Working with Impala

After you start Impala, use the impala-shell or a JDBC or ODBC client to query data. You can query data stored in files, as well as data stored in MapR Database tables. Impala depends on the Hive metastore to track table metadata. MapR file system tracks the metadata of other files. Impala supports Text and Parquet file formats. If you want to query data using SequenceFile, RCFile, and Avro file formats, use Hive to load the data. Impala supports Snappy, GZIP, Deflate, and BZIP compression codecs.

Impala File Formats

The following table summarizes the supported Impala text formats:

File Type Format Compression Codecs Can Impala Create?
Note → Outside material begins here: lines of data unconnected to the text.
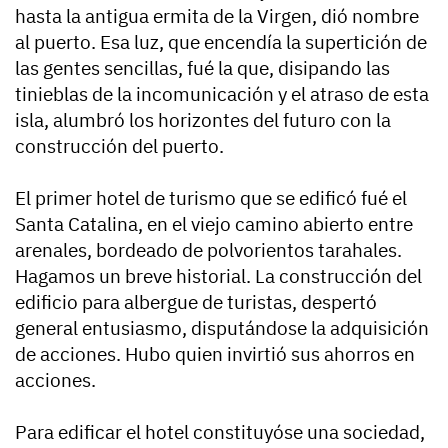
hasta la antigua ermita de la Virgen, dió nombre
al puerto. Esa luz, que encendía la supertición de
las gentes sencillas, fué la que, disipando las
tinieblas de la incomunicación y el atraso de esta
isla, alumbró los horizontes del futuro con la
construcción del puerto.
El primer hotel de turismo que se edificó fué el
Santa Catalina, en el viejo camino abierto entre
arenales, bordeado de polvorientos tarahales.
Hagamos un breve historial. La construcción del
edificio para albergue de turistas, despertó
general entusiasmo, disputándose la adquisición
de acciones. Hubo quien invirtió sus ahorros en
acciones.
Para edificar el hotel constituyóse una sociedad,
Can Impala INSERT?
Text Unstructured Snappy, GZIP, BZIP Yes, for CREATE TABLE with no STORED AS clause;default file format is uncompressed text with values separated by ASCII 0x01 characters, typically represented a Ctrl-A Yes. CREATE TABLE, INSERT, and query.
SequenceFile Structured Snappy, GZIP, deflate, BZIP2 Yes No. Query only. Load data using Hive.
RCFile Structured Snappy, GZIP, deflate, BZIP2 Yes No. Query only. Load data using Hive.
Parquet Structured Snappy (default), GZIP Yes Yes. CREATE TABLE, INSERT, and query.
Avro Structured Snappy, GZIP, deflate, BZIP2 No, create using Hive. No. Query only. Load data using Hive.